Sophie leant over the crib, seeing the tiny child spread-eagled on the warm mattress, tubes and monitors almost obscuring the fact this was a tiny human being. Then she looked up at Maria.
‘Does she react well to touch?’
Maria looked surprised, as if doctors didn’t normally ask her that kind of question, but Sophie knew preemies were often stressed by touch, and had to grow used to it.
‘She seems to know I’m here if I put my hand near hers,’ Maria said, and although she spoke very quietly, Mackenzie’s translucent eyelids opened and blue eyes stared vacantly upwards.
‘Here, little girl,’ Maria said softly, and the baby’s eyes tracked slightly in her direction.
‘Well done,’ Sophie said, then realised she shouldn’t have sounded so chirpy for Maria was crying, tears streaming down her cheeks, a handkerchief pressed to her lips as she tried to muffle her sobs.

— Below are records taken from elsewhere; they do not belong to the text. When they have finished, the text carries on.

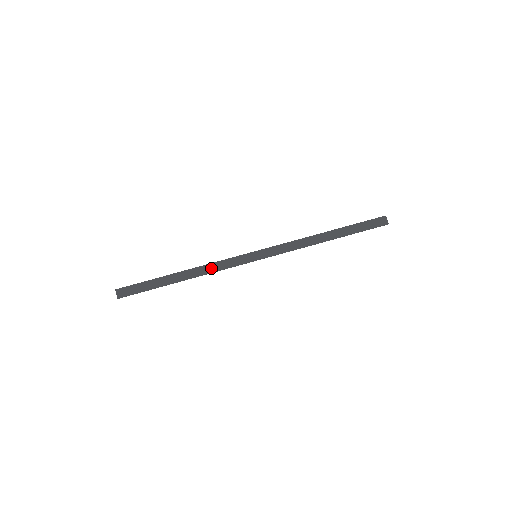
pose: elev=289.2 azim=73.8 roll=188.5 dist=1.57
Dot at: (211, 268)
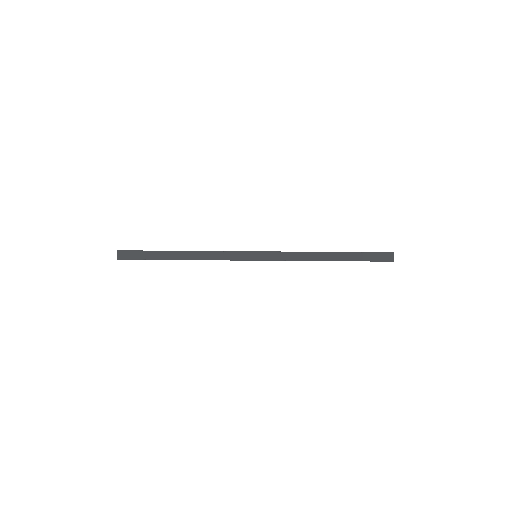
Dot at: (211, 255)
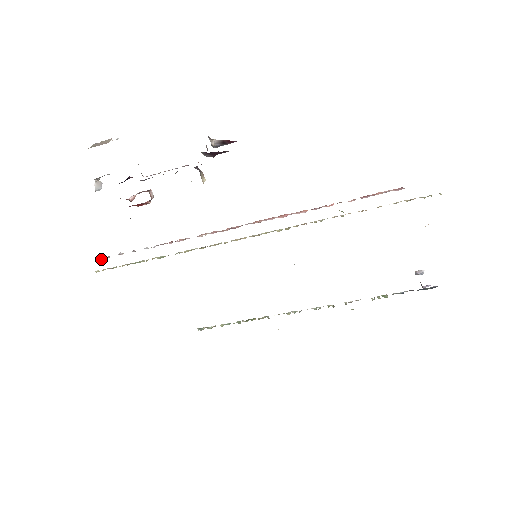
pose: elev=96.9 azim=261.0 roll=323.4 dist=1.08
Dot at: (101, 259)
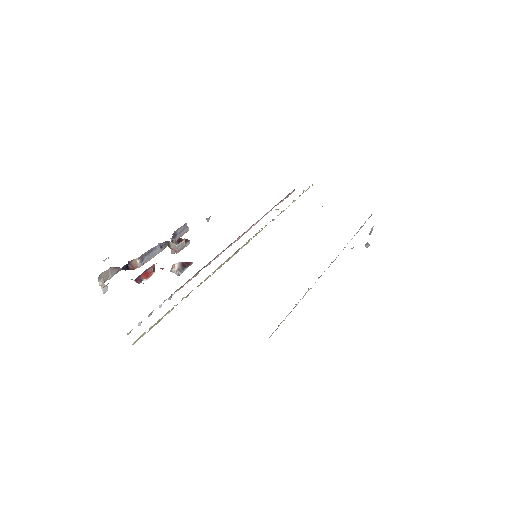
Dot at: occluded
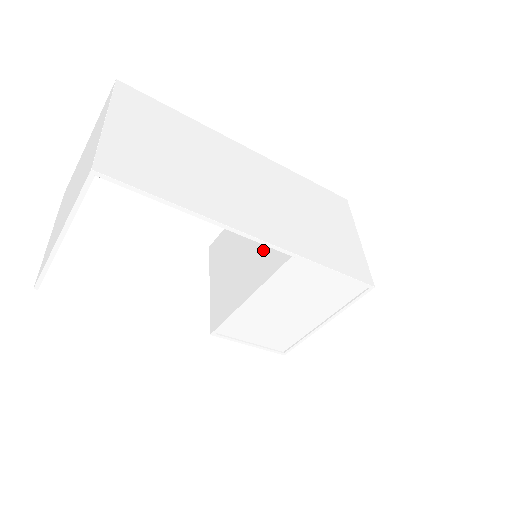
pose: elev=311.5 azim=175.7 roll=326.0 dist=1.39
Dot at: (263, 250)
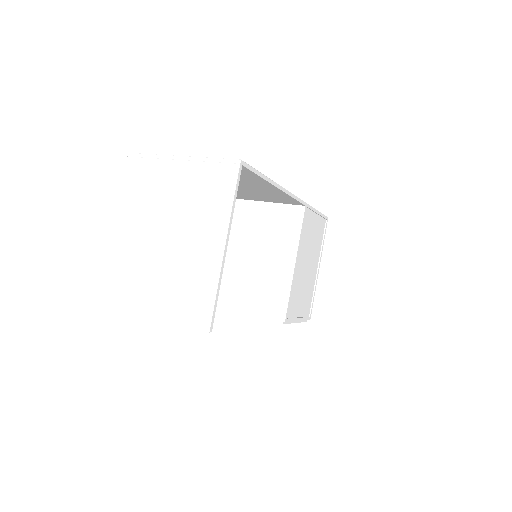
Dot at: (272, 232)
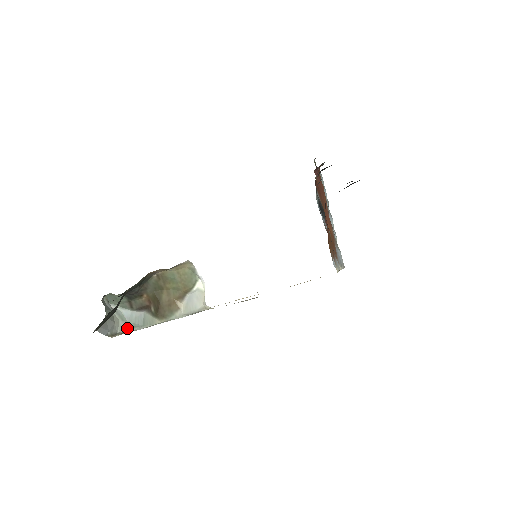
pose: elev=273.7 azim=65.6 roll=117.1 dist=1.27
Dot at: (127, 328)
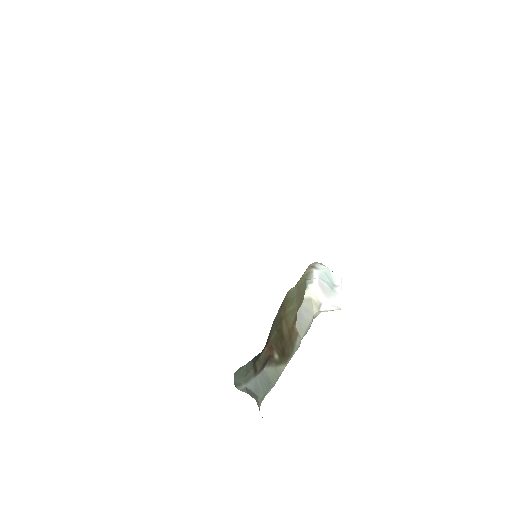
Dot at: (260, 405)
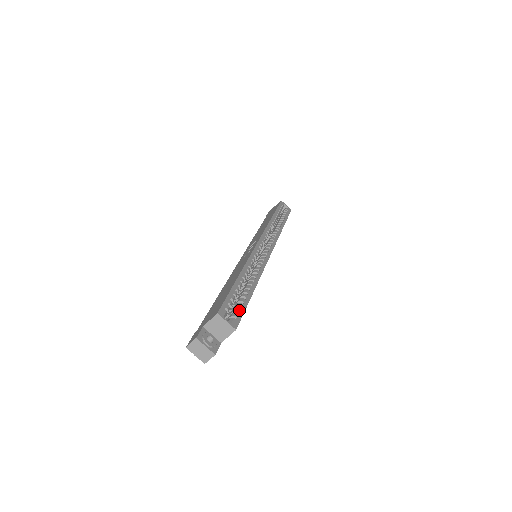
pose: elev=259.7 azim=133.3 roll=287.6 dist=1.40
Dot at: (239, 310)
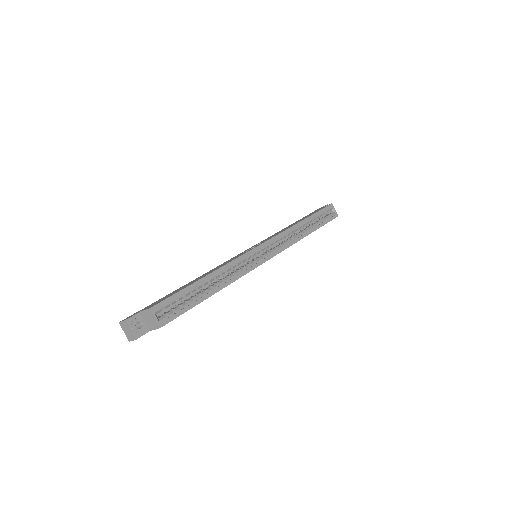
Dot at: (179, 310)
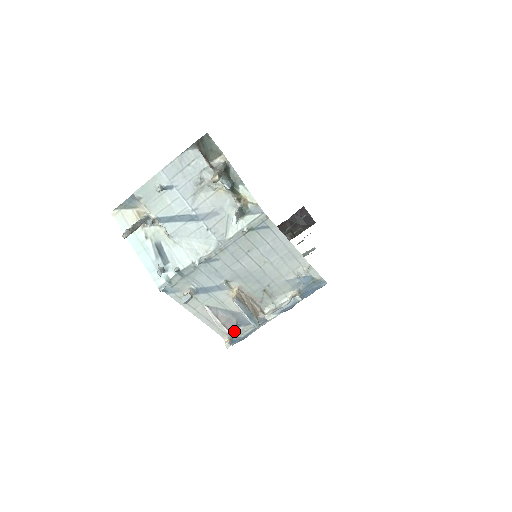
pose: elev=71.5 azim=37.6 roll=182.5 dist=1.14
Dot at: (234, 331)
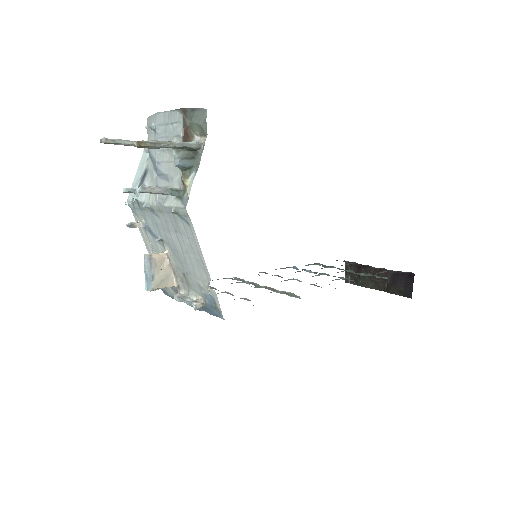
Dot at: occluded
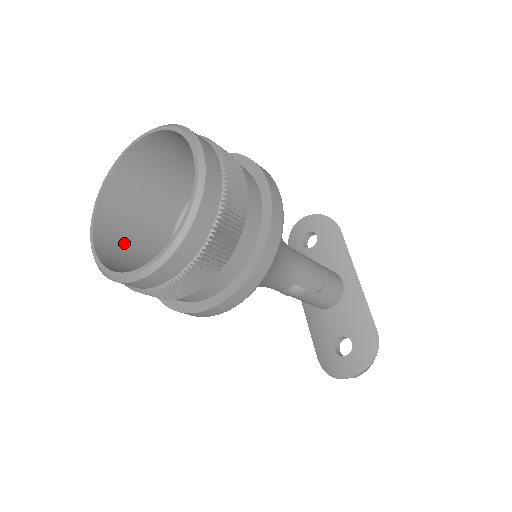
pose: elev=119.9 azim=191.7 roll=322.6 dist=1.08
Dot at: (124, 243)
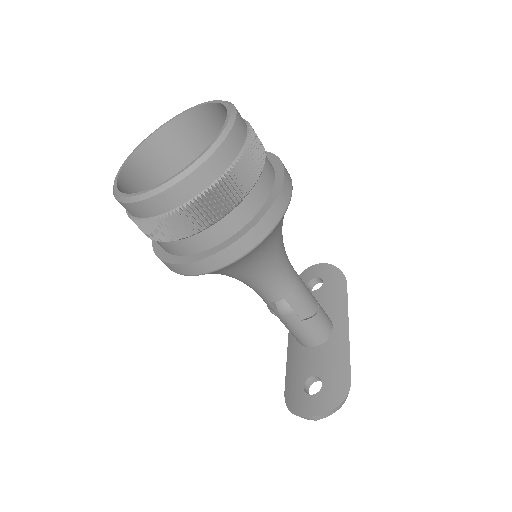
Dot at: occluded
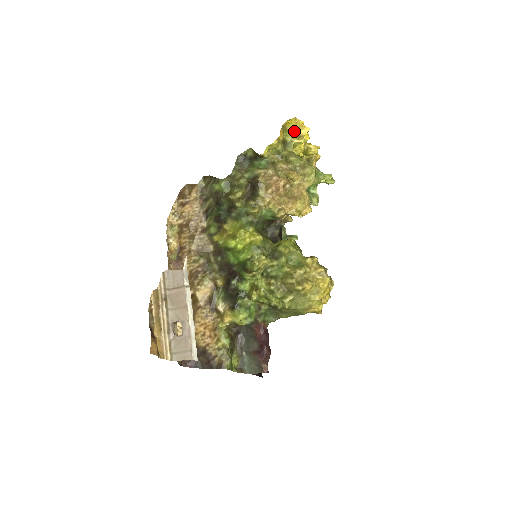
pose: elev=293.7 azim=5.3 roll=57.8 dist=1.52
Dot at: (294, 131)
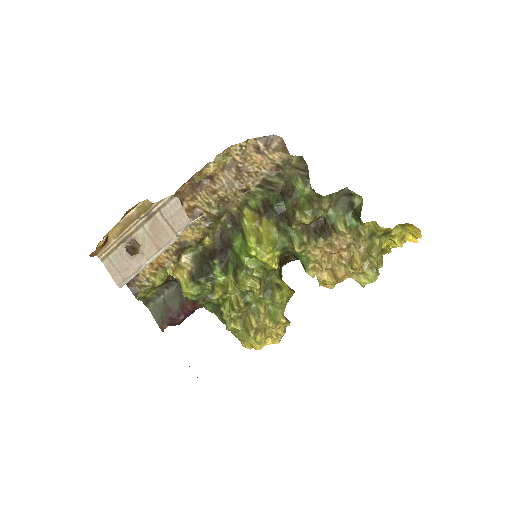
Dot at: (406, 230)
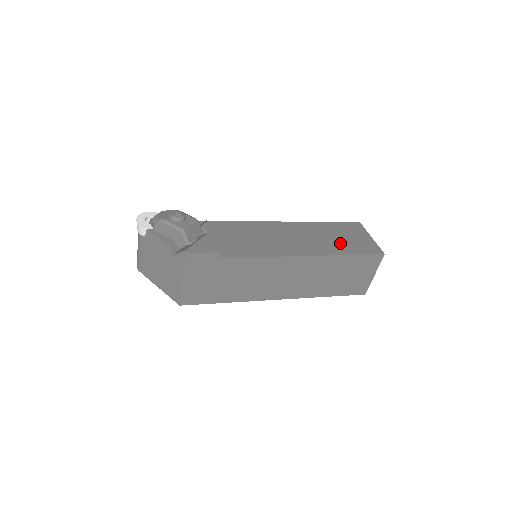
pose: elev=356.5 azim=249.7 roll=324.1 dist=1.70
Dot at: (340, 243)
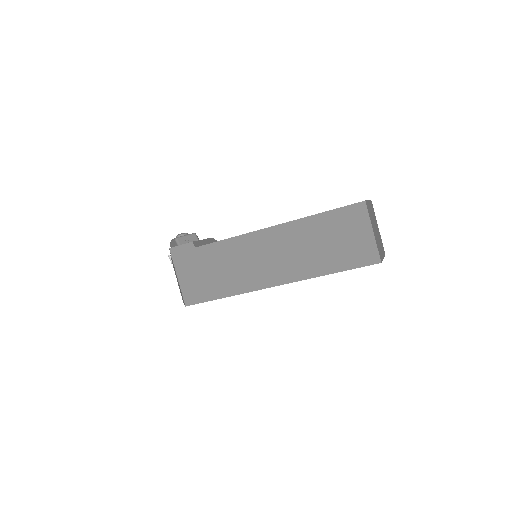
Dot at: occluded
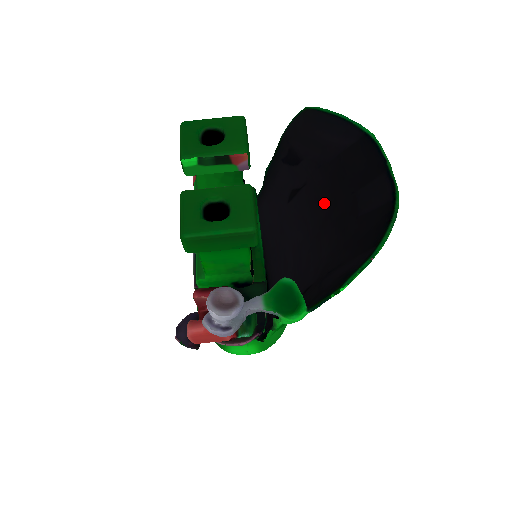
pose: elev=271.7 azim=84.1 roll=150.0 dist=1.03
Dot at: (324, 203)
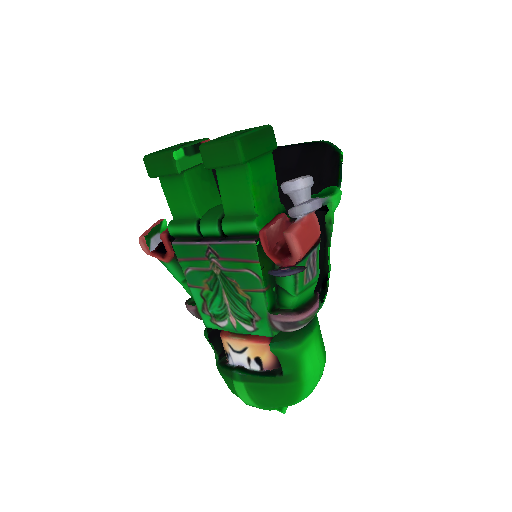
Dot at: occluded
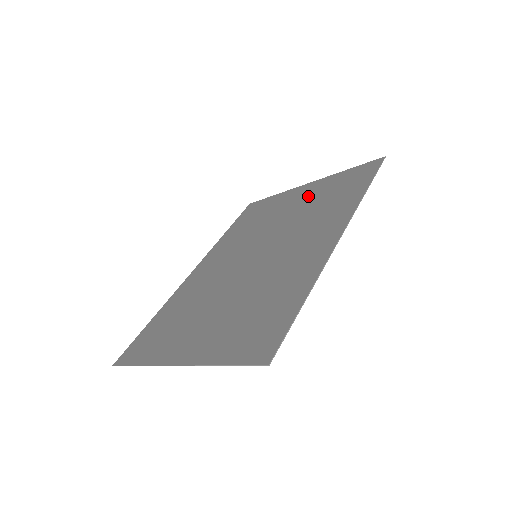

A nurse was moving towards them, but Sophie was faster, putting her arm around the distressed woman’s shoulders and helping her out of her chair.
‘A room we can use?’ she murmured at Gib above Maria’s head.
‘This way,’ he said, and led them out, past the nurse and the other cribs, parents turning to watch their little procession.
The quiet room was furnished with soft armchairs and a sofa, while against one wall a table held a steaming urn, cups and saucers, coffee and tea bags, and tins of cake and biscuits.
Sophie urged Maria towards the sofa, then held the woman while she cried, waiting until the sobs subsided before offering a tissue from a box on the table beside the sofa.
How many boxes of tissues a year would be needed in this room where parents with breaking hearts tried to come to terms with their new baby’s fragility?
‘Are you concerned that she’s sick?’ Gib asked, when Maria eventually lifted her head from Sophie’s shoulder and stared blankly around the room.
A minuscule movement of the head—definitely negative.
‘Why don’t we all grab a cup of tea or coffee?’ Sophie suggested. ‘You might feel able to talk about things when you’ve had something to eat and drink.’
> Another barely noticeable movement, but this time more nod than shake.
‘Tea?’ Sophie pursued, and now Maria smiled. It wasn’t much of a smile, but at least it showed her self-control was returning.
‘Coffee, two sugars,’ she said, but when Sophie moved to stand up and get it, Gib held up his hand.
‘Allow me. What will you have, Sophie?’
‘Coffee, please, no sugar, no milk.’
‘All you doctors live on coffee—I never understood why until this happened.’
Maria’s voice broke on the last word, and Sophie reached out to hold her again.
‘You’re doing fine,’ she said. ‘Heaven knows, it must be hard enough to have a new healthy baby to care for, but having one who needs so much extra attention, it would scare the living daylights out of me.’
‘It’s all right while she’s in here,’ Maria said, turning fear-filled eyes towards Sophie. ‘Here there are monitors and tubes and nurses and doctors, but what happens when I get her home and something like this—this gut thing she’s got—happens there?’
‘We’ll still be here for you,’ Gib assured her. Any time, day or night, you can phone the number we’ll give you and a doctor or nurse that you know from the unit will be there to answer your questions or give you advice. If you’re really worried, you bring her straight back to the hospital and one of us will see her down in Emergency. She’s our baby too now. Part of our family.’
Maria smiled at him but Sophie could feel the woman trembling and knew they hadn’t reached the crux of her concern. She thanked Gib for the coffee he set on the table in front of them and waited until Maria had sipped at hers before asking, ‘You do know we’ll keep Mackenzie here until her intestines are behaving properly and she’s feeding well, and breathing on her own. We wouldn’t send her home while she needs special help and expect you to cope with that alone.’